Beijing's responses could include firing missiles near Taiwan, large-scale air or naval activities, or further "spurious legal claims" such as China's assertion that the Taiwan Strait is not an international waterway, White House national security spokesperson John Kirby told reporters in Washington on Monday.
"We will not take the bait or engage in sabre rattling. At the same time, we will not be intimidated," Kirby said.
China views visits by U.S. officials to Taiwan, a self-ruled island claimed by Beijing, as sending an encouraging signal to the pro-independence camp in the island. Washington does not have official diplomatic ties with Taiwan but is bound by U.S. law to provide the island with the means to defend itself.
A visit by Pelosi, who is second in the line of succession to the U.S. presidency and a long-time critic of China, would come amid worsening ties between Washington and Beijing.
The White House has dismissed China's rhetoric as groundless and inappropriate.
Kirby said that nothing about Pelosi's possible trip changed U.S. policy toward Taiwan, and that Beijing was well aware the division of powers within the U.S. government meant Pelosi would make her own decisions about the visit.
"The speaker has the right to visit Taiwan," he told the White House briefing.
During a phone call last Thursday, Chinese President Xi Jinping warned U.S. President Joe Biden that Washington should abide by the one-China principle and "those who play with fire will perish by it".

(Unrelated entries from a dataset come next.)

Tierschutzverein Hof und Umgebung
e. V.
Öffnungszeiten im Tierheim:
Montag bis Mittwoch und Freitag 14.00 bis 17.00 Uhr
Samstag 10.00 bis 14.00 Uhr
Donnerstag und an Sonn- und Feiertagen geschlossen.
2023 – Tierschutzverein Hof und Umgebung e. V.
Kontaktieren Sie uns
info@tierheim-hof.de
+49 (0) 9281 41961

Biden told Xi that U.S. policy on Taiwan had not changed and that Washington strongly opposes unilateral efforts to change the status quo or undermine peace and stability across the Taiwan Strait.
Beijing considers Taiwan to be part of its territory and has never renounced using force to bring the island under its control. Taiwan rejects China's sovereignty claims and says only its people can decide the island's future.
Accustomed to being caught in the middle of China-U.S. tensions, people in Taiwan expressed mixed views on a Pelosi's visit.
"Regarding China's statements or hateful comments, this has actually always been like that. So, we look at it with peace of mind and are not overly scared," Yang Hsing-ruel, a 22-year-old university student, said while expressing hope that the visit would bolster ties between Taiwan and the United States.
Fellow student Chang Yun-fan, 22, had few expectations.
"In the end we are just a chess piece in someone else's game," he said.